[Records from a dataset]
+---+
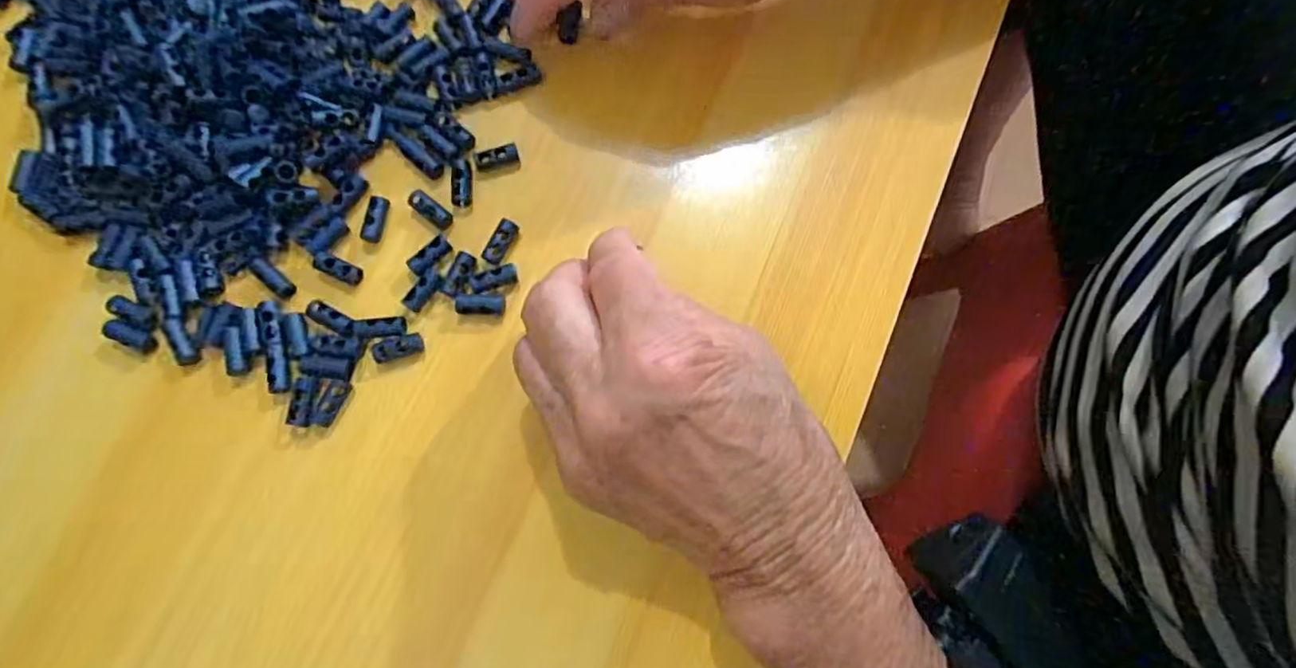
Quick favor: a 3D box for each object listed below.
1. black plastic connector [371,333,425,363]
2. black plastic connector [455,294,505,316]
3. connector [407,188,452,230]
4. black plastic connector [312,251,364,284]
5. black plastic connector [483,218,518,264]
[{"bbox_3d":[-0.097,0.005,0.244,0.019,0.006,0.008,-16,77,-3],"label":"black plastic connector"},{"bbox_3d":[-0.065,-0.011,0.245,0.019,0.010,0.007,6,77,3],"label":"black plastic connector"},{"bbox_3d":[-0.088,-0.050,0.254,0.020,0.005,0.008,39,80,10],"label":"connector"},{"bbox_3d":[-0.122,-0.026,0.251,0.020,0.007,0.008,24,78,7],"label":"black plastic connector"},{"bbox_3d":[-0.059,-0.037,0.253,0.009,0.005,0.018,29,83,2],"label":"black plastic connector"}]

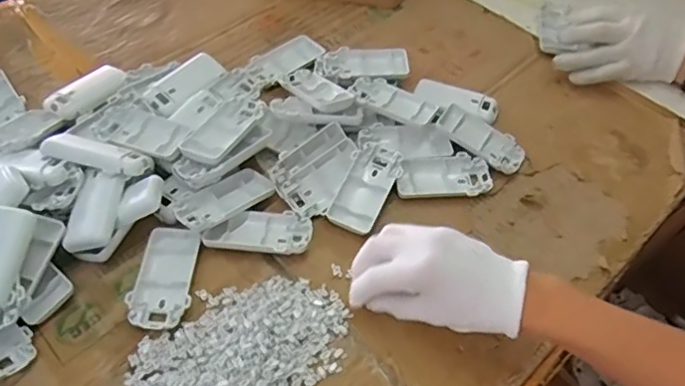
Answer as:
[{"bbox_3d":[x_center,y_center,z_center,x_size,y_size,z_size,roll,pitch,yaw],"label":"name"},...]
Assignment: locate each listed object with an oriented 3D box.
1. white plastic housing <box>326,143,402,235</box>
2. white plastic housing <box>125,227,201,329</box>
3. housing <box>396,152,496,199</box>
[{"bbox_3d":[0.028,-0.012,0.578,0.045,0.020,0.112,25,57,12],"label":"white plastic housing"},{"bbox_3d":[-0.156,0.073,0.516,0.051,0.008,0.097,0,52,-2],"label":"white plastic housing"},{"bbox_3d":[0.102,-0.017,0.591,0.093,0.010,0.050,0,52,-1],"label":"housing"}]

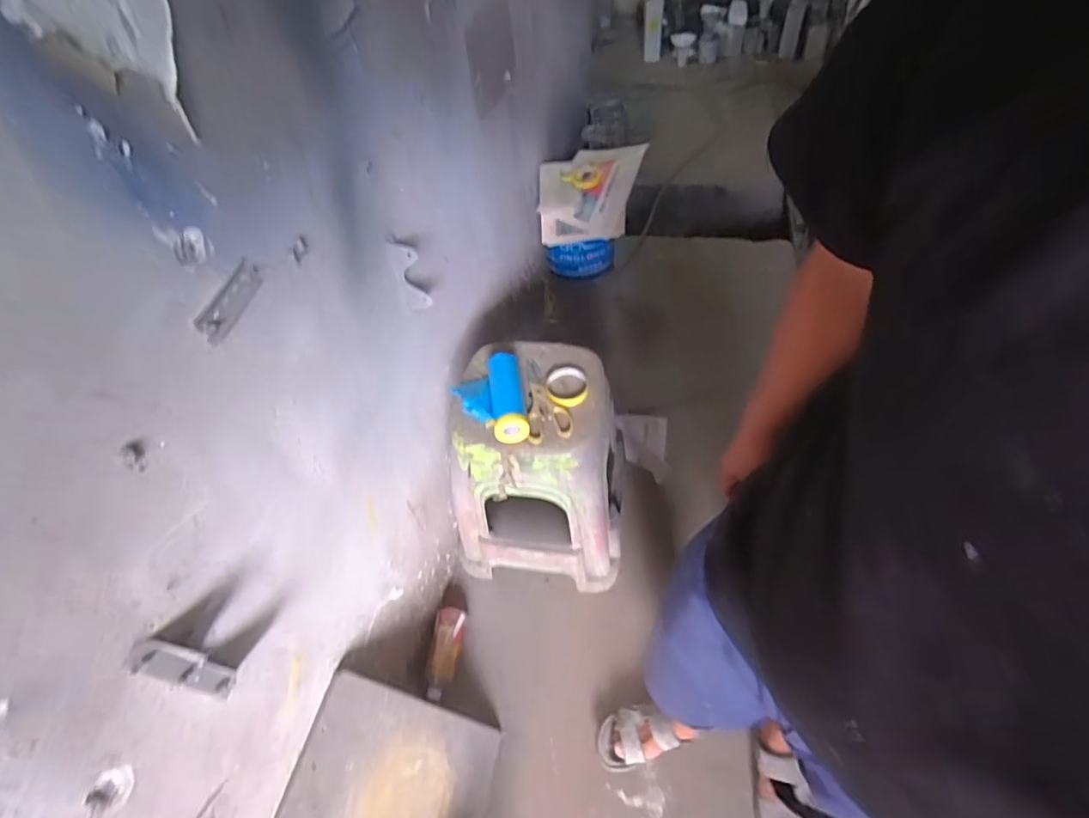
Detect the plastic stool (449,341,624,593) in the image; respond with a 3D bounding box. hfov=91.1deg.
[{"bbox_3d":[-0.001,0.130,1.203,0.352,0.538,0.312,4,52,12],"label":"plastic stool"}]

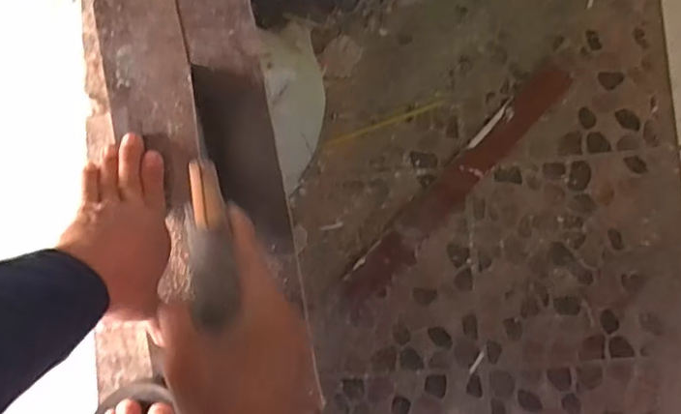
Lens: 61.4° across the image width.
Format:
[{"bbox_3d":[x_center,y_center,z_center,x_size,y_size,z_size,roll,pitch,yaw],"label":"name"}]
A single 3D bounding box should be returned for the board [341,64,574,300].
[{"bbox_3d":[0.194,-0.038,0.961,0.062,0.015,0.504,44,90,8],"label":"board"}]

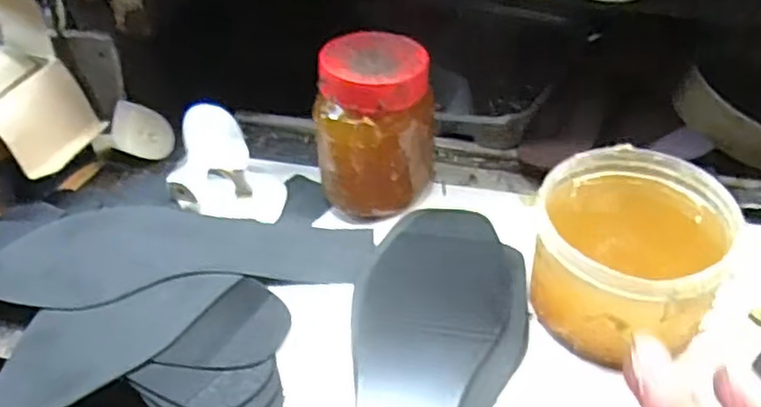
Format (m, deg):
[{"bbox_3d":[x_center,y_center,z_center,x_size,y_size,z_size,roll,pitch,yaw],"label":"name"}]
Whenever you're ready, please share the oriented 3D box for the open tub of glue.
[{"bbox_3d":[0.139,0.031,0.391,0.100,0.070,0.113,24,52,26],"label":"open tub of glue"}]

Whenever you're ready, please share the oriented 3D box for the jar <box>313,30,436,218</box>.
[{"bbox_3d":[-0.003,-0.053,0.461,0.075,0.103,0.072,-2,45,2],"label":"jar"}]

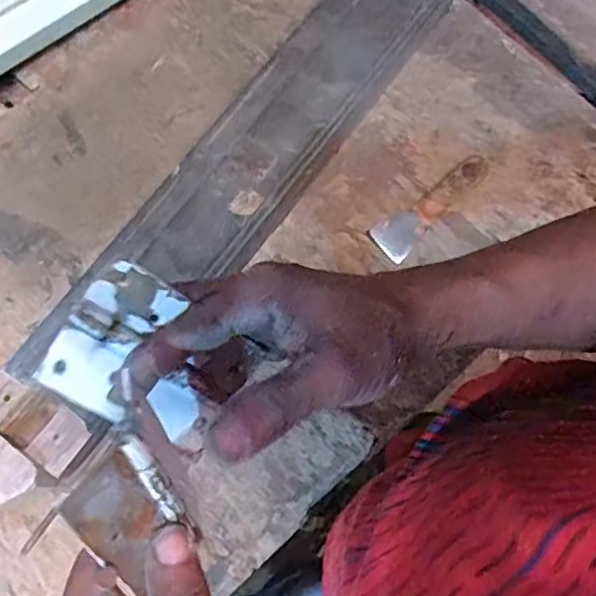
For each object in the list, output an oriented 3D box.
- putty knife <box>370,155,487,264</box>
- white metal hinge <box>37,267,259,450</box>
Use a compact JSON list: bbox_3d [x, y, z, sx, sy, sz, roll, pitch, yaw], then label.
+---+
[How to complete this task] With pictures left out, repeat exactly the lines from the one containing "A single 3D" through the last line of the data above, inclusive, and nothing else.

[Solution]
A single 3D bounding box should be returned for the board [341,64,574,300].
[{"bbox_3d":[0.194,-0.038,0.961,0.062,0.015,0.504,44,90,8],"label":"board"}]

Format (m, deg):
[{"bbox_3d":[x_center,y_center,z_center,x_size,y_size,z_size,roll,pitch,yaw],"label":"name"}]
Whenever you're ready, please share the oriented 3D box for the open tub of glue.
[{"bbox_3d":[0.139,0.031,0.391,0.100,0.070,0.113,24,52,26],"label":"open tub of glue"}]

Whenever you're ready, please share the oriented 3D box for the jar <box>313,30,436,218</box>.
[{"bbox_3d":[-0.003,-0.053,0.461,0.075,0.103,0.072,-2,45,2],"label":"jar"}]

For each object in the list, output an oriented 3D box.
- putty knife <box>370,155,487,264</box>
- white metal hinge <box>37,267,259,450</box>
Use a compact JSON list: bbox_3d [x, y, z, sx, sy, sz, roll, pitch, yaw], then label.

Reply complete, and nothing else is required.